## WHAT TO WORK ON
The answer must be a single number: how many lines in the records below contain the word "pixels".

━━ SOURCE INFORMATION

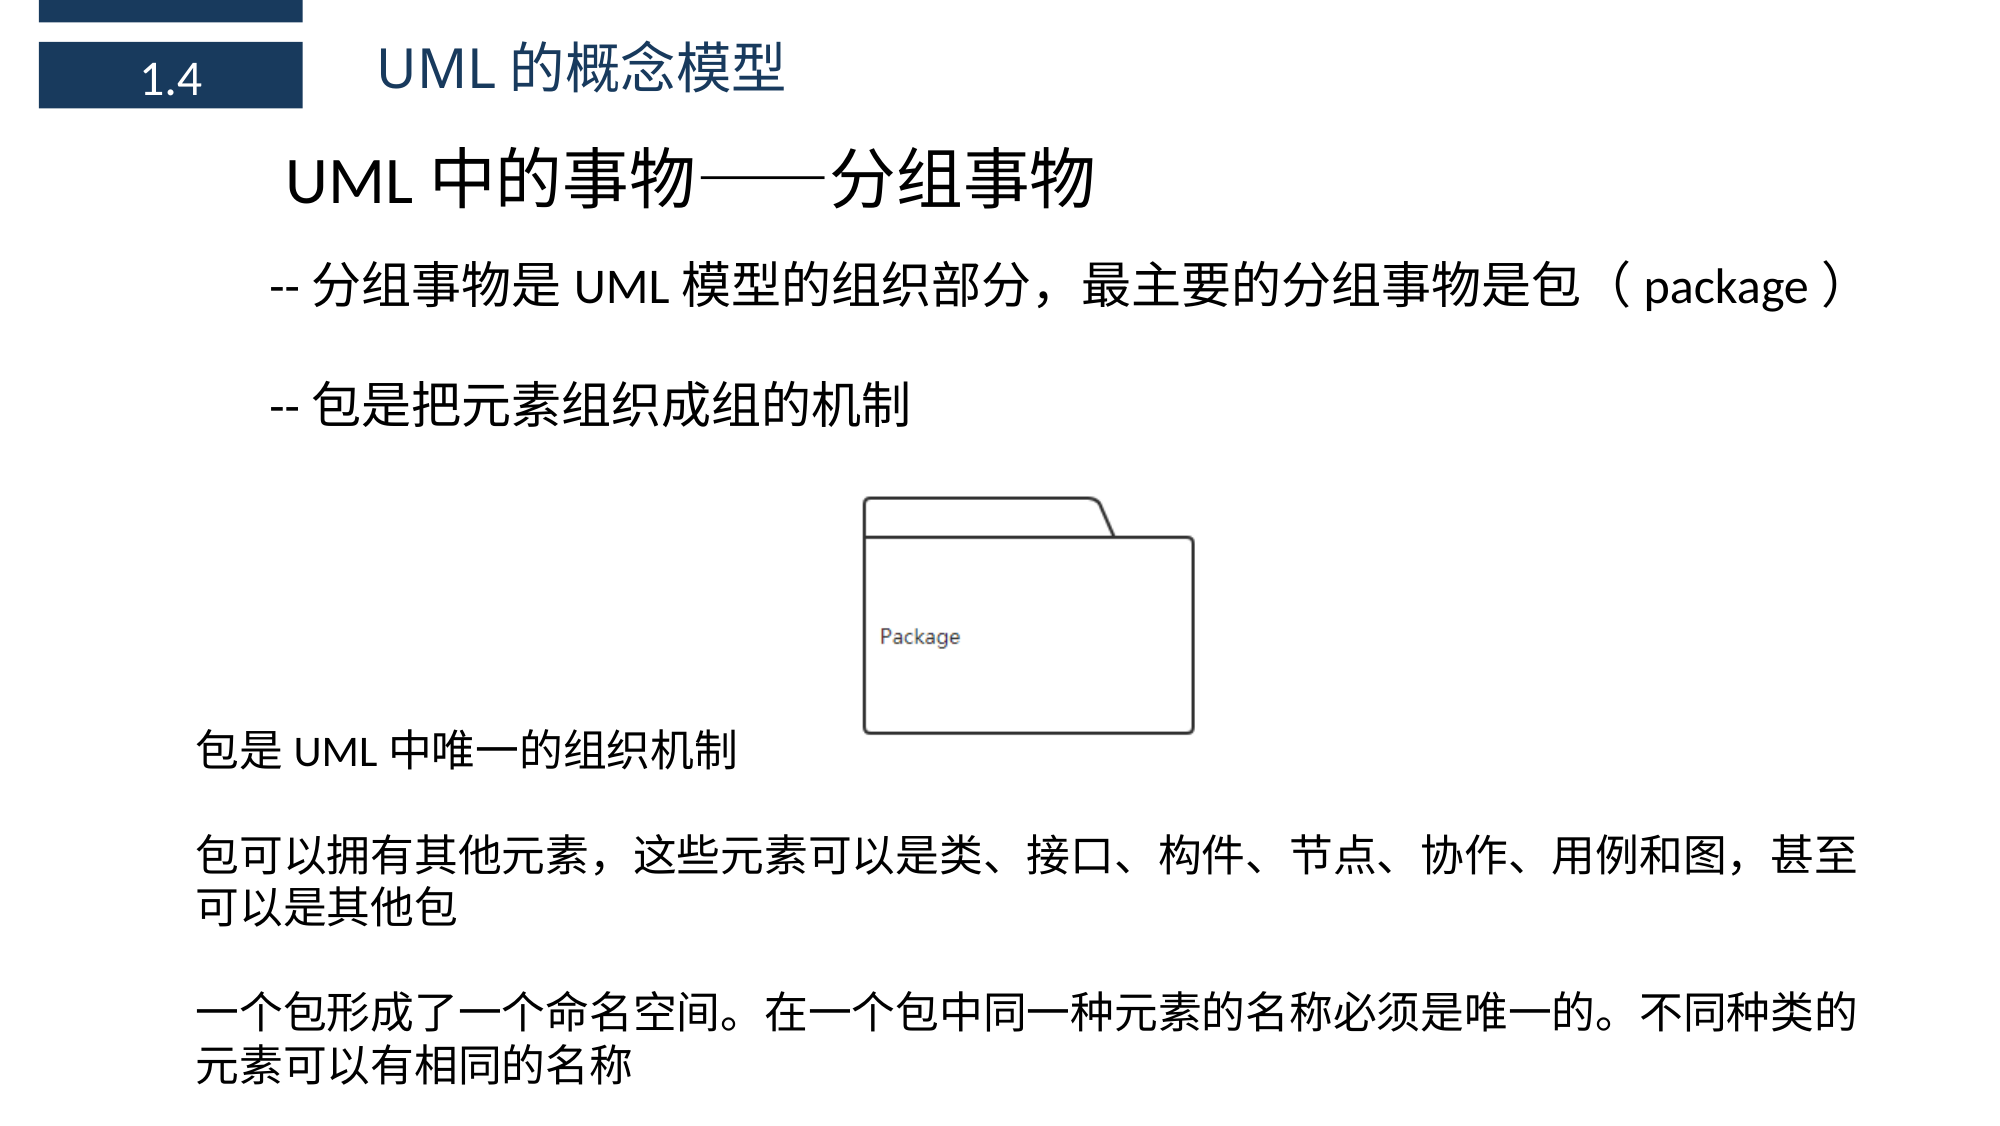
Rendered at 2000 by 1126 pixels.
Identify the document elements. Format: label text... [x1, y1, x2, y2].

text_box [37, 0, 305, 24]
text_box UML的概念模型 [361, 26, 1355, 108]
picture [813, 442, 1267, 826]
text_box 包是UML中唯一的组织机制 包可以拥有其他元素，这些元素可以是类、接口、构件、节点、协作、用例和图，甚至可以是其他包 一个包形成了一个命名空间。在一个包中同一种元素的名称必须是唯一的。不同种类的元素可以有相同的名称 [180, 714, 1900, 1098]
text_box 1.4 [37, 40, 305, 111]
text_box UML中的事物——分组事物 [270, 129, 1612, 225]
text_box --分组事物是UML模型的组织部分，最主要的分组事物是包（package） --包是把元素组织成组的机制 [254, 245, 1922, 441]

━━━━
━━ SOURCE INFORMATION

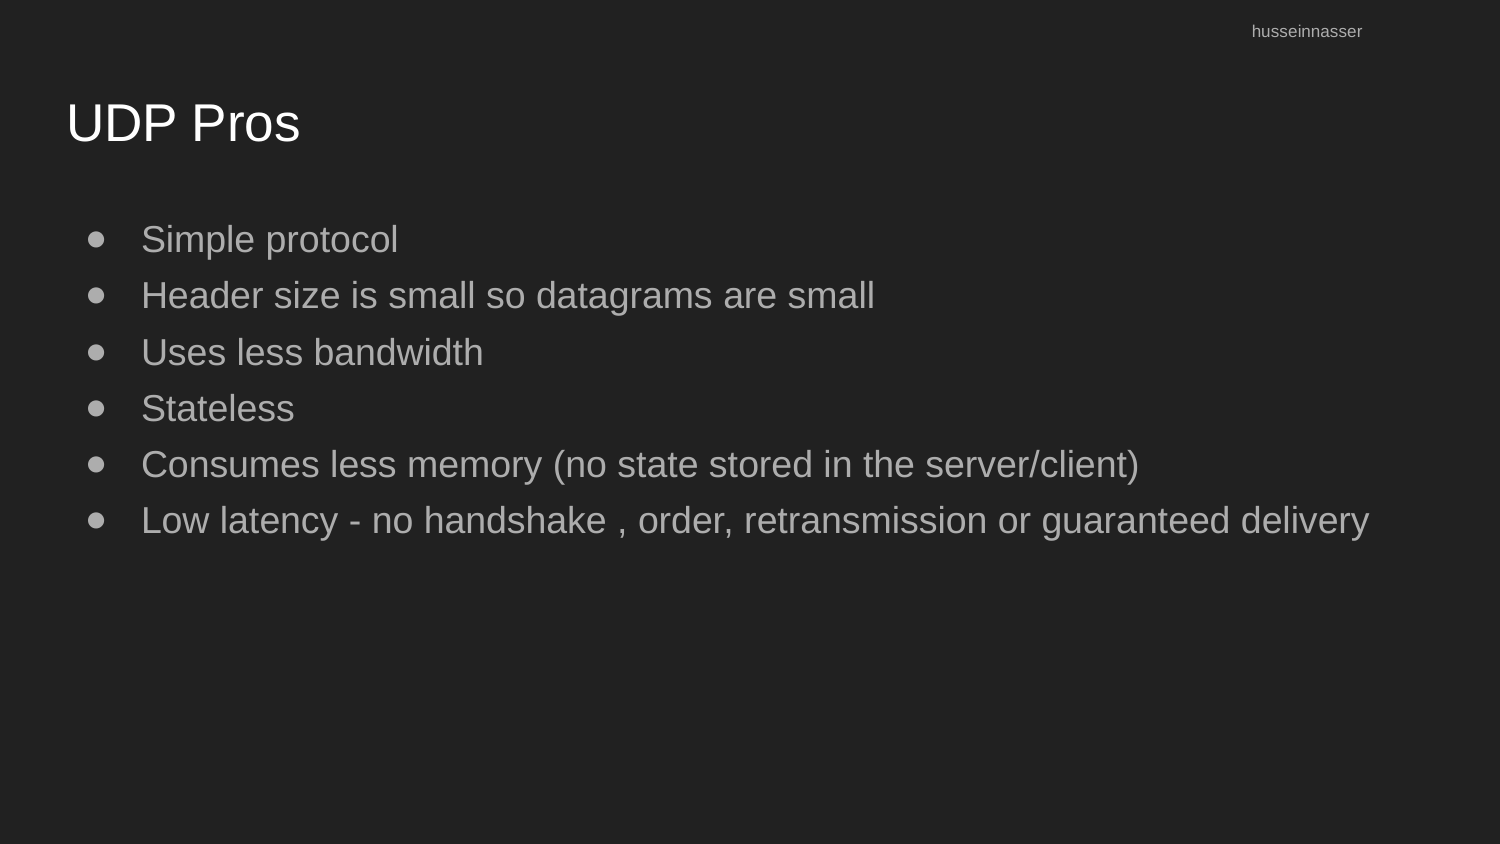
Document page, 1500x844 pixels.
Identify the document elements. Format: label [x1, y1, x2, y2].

━━━━

## RESULT
2